Comme peuple, nous sommes venus dans notre maison, dans la maison de la Patrie paraguayenne, pour écouter encore une fois ces paroles qui nous font tant de bien : « Réjouis-toi, le Seigneur est avec toi ». C’est un appel à ne pas perdre la mémoire, à ne pas perdre les racines, les nombreux témoignages que vous avez reçus du peuple croyant et expérimenté en raison de ses luttes. Une foi qui s’est faite vie, une vie qui s’est faite espérance et une espérance qui vous porte à exceller dans la charité. Oui, à la manière de Jésus, continuez à exceller dans l’amour. Soyez, vous, les porteurs de cette foi, de cette vie, de cette espérance. Vous paraguayens, soyez des artisans de cet aujourd’hui et de demain.
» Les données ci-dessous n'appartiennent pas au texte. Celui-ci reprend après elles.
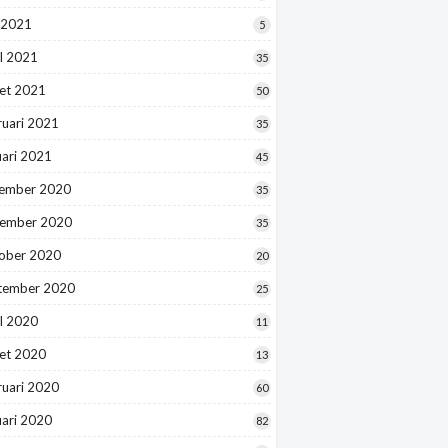
 2021
5
l 2021
35
et 2021
50
ruari 2021
35
uari 2021
45
ember 2020
35
ember 2020
35
ober 2020
20
tember 2020
25
l 2020
11
et 2020
13
ruari 2020
60
uari 2020
82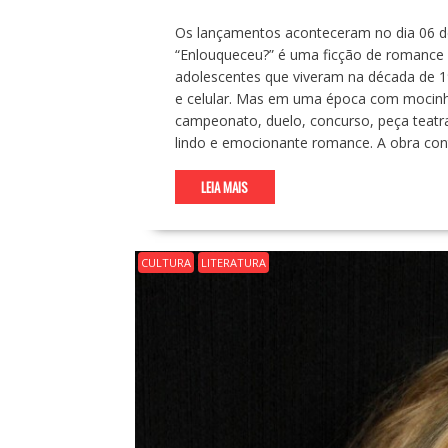
Os lançamentos aconteceram no dia 06 de
“Enlouqueceu?” é uma ficção de romance 
adolescentes que viveram na década de 19
e celular. Mas em uma época com mocinho
campeonato, duelo, concurso, peça teatra
lindo e emocionante romance. A obra con
LEIA MAIS
CULTURA
LITERATURA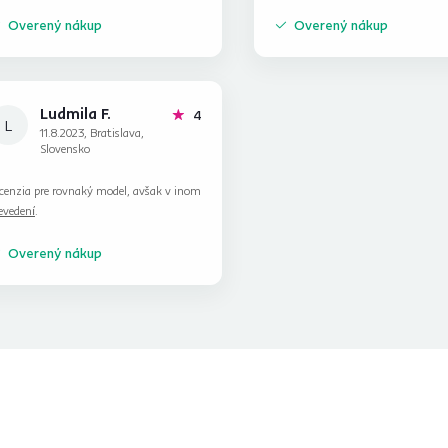
Overený nákup
Overený nákup
Ludmila F.
hviezdičky
4
L
11.8.2023, Bratislava,
Slovensko
cenzia pre rovnaký model, avšak v inom
evedení
.
Overený nákup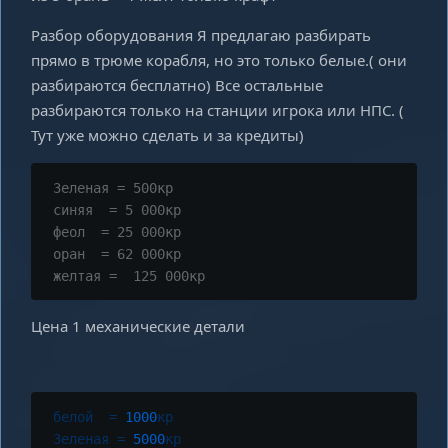
Разбор оборудования Я предлагаю разбирать
прямо в трюме корабля, но это только белые.( они
разбираются бесплатно) Все остальные
разбираются только на станции игрока или НПС. (
Тут уже можно сделать и за кредиты)
 Зеленая = 500кр

 синяя  = 5 000кр

 феол  = 25 000кр 

 оран  = 62 000кр

 желтая =  125 000кр 
Цена 1 механические детали
белой
=
1000
кр
Зеленая
=
5000
кр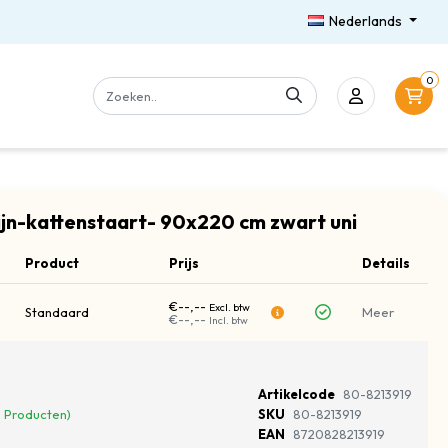
Nederlands
0
jn-kattenstaart- 90x220 cm zwart uni
Product
Prijs
Details
€--,--
Excl. btw
Standaard
Meer
€--,--
Incl. btw
Artikelcode
80-8213919
 Producten)
SKU
80-8213919
EAN
8720828213919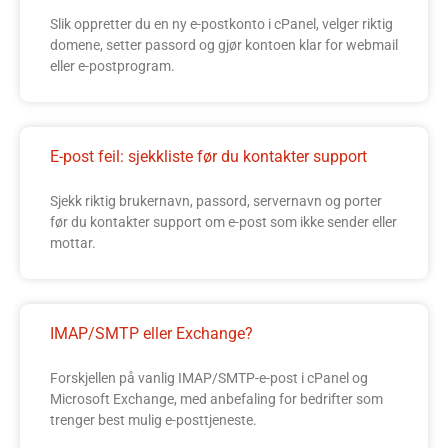
Slik oppretter du en ny e-postkonto i cPanel, velger riktig
domene, setter passord og gjør kontoen klar for webmail
eller e-postprogram.
E-post feil: sjekkliste før du kontakter support
Sjekk riktig brukernavn, passord, servernavn og porter
før du kontakter support om e-post som ikke sender eller
mottar.
IMAP/SMTP eller Exchange?
Forskjellen på vanlig IMAP/SMTP-e-post i cPanel og
Microsoft Exchange, med anbefaling for bedrifter som
trenger best mulig e-posttjeneste.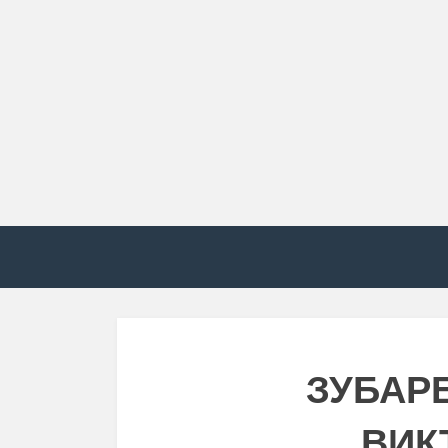
ЗУБАР
ВИК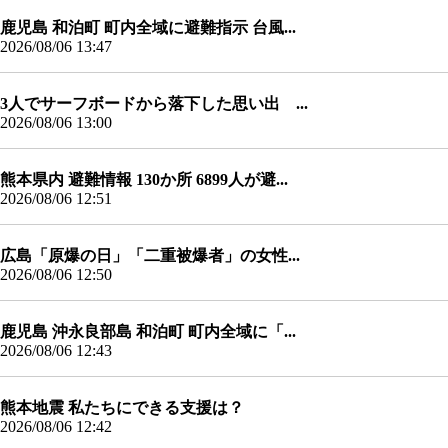
鹿児島 和泊町 町内全域に避難指示 台風...
2026/08/06 13:47
3人でサーフボードから落下した思い出 ...
2026/08/06 13:00
熊本県内 避難情報 130か所 6899人が避...
2026/08/06 12:51
広島「原爆の日」「二重被爆者」の女性...
2026/08/06 12:50
鹿児島 沖永良部島 和泊町 町内全域に「...
2026/08/06 12:43
熊本地震 私たちにできる支援は？
2026/08/06 12:42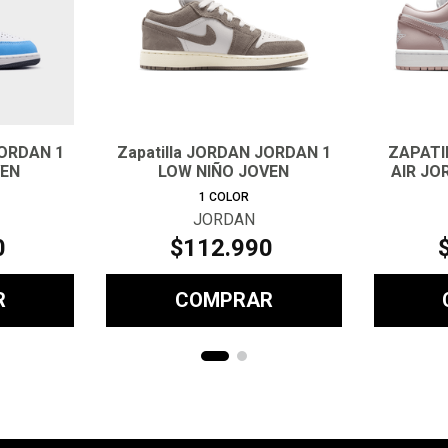
JORDAN 1
Zapatilla JORDAN JORDAN 1
ZAPATI
VEN
LOW NIÑO JOVEN
AIR JO
1
COLOR
JORDAN
0
$
112
.
990
R
COMPRAR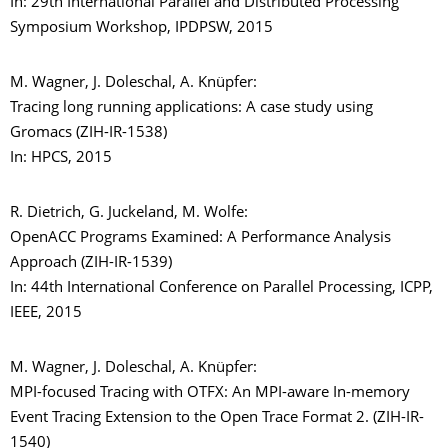
In: 29th International Parallel and Distributed Processing
Symposium Workshop, IPDPSW, 2015
M. Wagner, J. Doleschal, A. Knüpfer:
Tracing long running applications: A case study using
Gromacs (ZIH-IR-1538)
In: HPCS, 2015
R. Dietrich, G. Juckeland, M. Wolfe:
OpenACC Programs Examined: A Performance Analysis
Approach (ZIH-IR-1539)
In: 44th International Conference on Parallel Processing, ICPP,
IEEE, 2015
M. Wagner, J. Doleschal, A. Knüpfer:
MPI-focused Tracing with OTFX: An MPI-aware In-memory
Event Tracing Extension to the Open Trace Format 2. (ZIH-IR-
1540)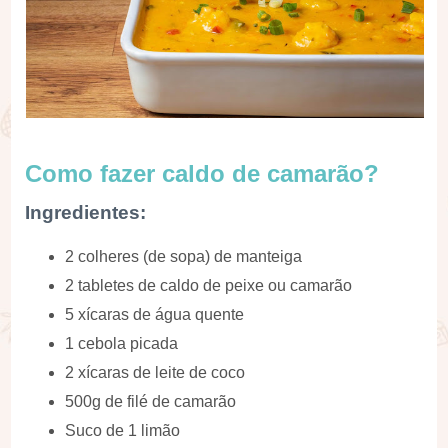
Como fazer caldo de camarão?
Ingredientes:
2 colheres (de sopa) de manteiga
2 tabletes de caldo de peixe ou camarão
5 xícaras de água quente
1 cebola picada
2 xícaras de leite de coco
500g de filé de camarão
Suco de 1 limão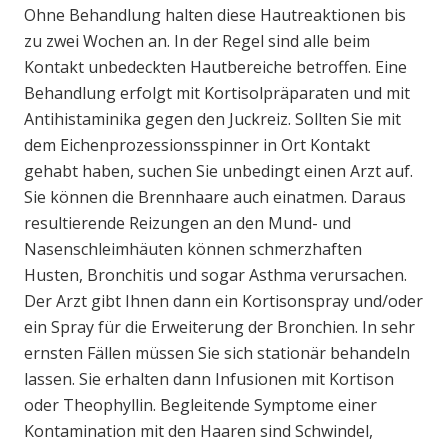
Ohne Behandlung halten diese Hautreaktionen bis
zu zwei Wochen an. In der Regel sind alle beim
Kontakt unbedeckten Hautbereiche betroffen. Eine
Behandlung erfolgt mit Kortisolpräparaten und mit
Antihistaminika gegen den Juckreiz. Sollten Sie mit
dem Eichenprozessionsspinner in Ort Kontakt
gehabt haben, suchen Sie unbedingt einen Arzt auf.
Sie können die Brennhaare auch einatmen. Daraus
resultierende Reizungen an den Mund- und
Nasenschleimhäuten können schmerzhaften
Husten, Bronchitis und sogar Asthma verursachen.
Der Arzt gibt Ihnen dann ein Kortisonspray und/oder
ein Spray für die Erweiterung der Bronchien. In sehr
ernsten Fällen müssen Sie sich stationär behandeln
lassen. Sie erhalten dann Infusionen mit Kortison
oder Theophyllin. Begleitende Symptome einer
Kontamination mit den Haaren sind Schwindel,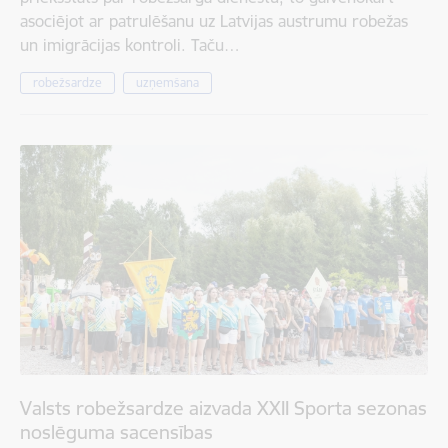
asociējot ar patrulēšanu uz Latvijas austrumu robežas
un imigrācijas kontroli. Taču…
robežsardze
uzņemšana
Valsts robežsardze aizvada XXII Sporta sezonas
noslēguma sacensības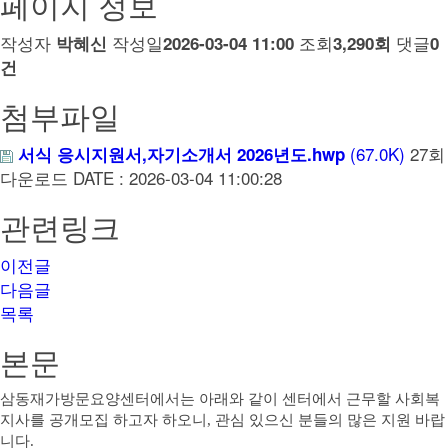
페이지 정보
작성자
작성일
조회
댓글
박혜신
2026-03-04 11:00
3,290회
0
건
첨부파일
(67.0K)
27회
서식 응시지원서,자기소개서 2026년도.hwp
다운로드
DATE : 2026-03-04 11:00:28
관련링크
이전글
다음글
목록
본문
삼동재가방문요양센터에서는 아래와 같이 센터에서 근무할 사회복
지사를 공개모집 하고자 하오니
,
관심 있으신 분들의 많은 지원 바랍
니다
.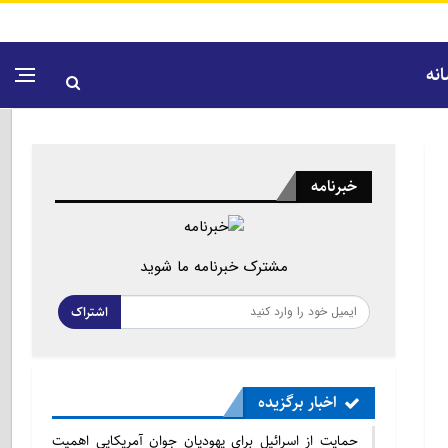
نه
خبرنامه
مشترک خبرنامه ما شوید
اشتراک
اخبار برگزیده
حمایت از اسرائیل برای یهودیان جوان آمریکایی اهمیت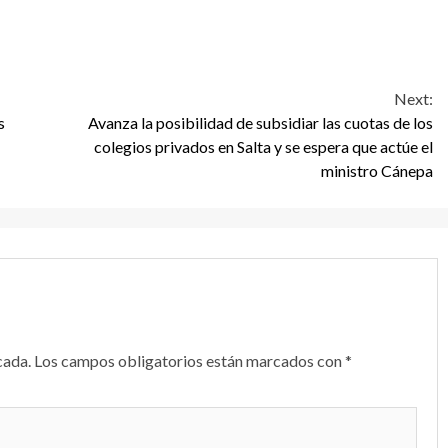
Next:
s
Avanza la posibilidad de subsidiar las cuotas de los
colegios privados en Salta y se espera que actúe el
ministro Cánepa
cada.
Los campos obligatorios están marcados con
*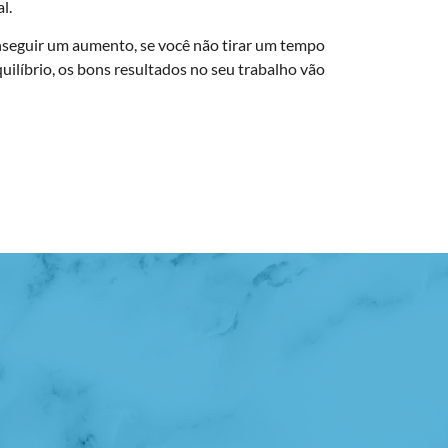
l.
conseguir um aumento, se você não tirar um tempo
uilíbrio, os bons resultados no seu trabalho vão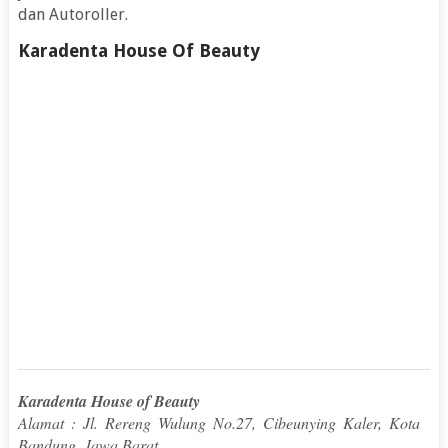
dan Autoroller.
Karadenta House Of Beauty
Karadenta House of Beauty
Alamat : Jl. Rereng Wulung No.27, Cibeunying Kaler, Kota
Bandung, Jawa Barat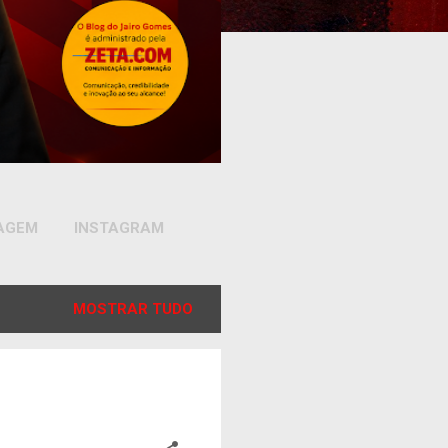
SAGEM
INSTAGRAM
MOSTRAR TUDO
Tournant notre regard vers la statue de Marie, je vous invite à dire ensemble : « Dans ton Éden de Caacupé, c’est ton peuple, Vierge pure, qui te donne son amour et sa foi ». Tous ensemble : « Dans ton Éden de Caacupé, c’est ton peuple, Vierge pure, qui te donne son amour et sa foi ». Prie pour nous, Sainte Mère de Dieu, afin que nous soyons dignes d’obtenir les promesses et les grâces de notre Seigneur Jésus Christ. Amen.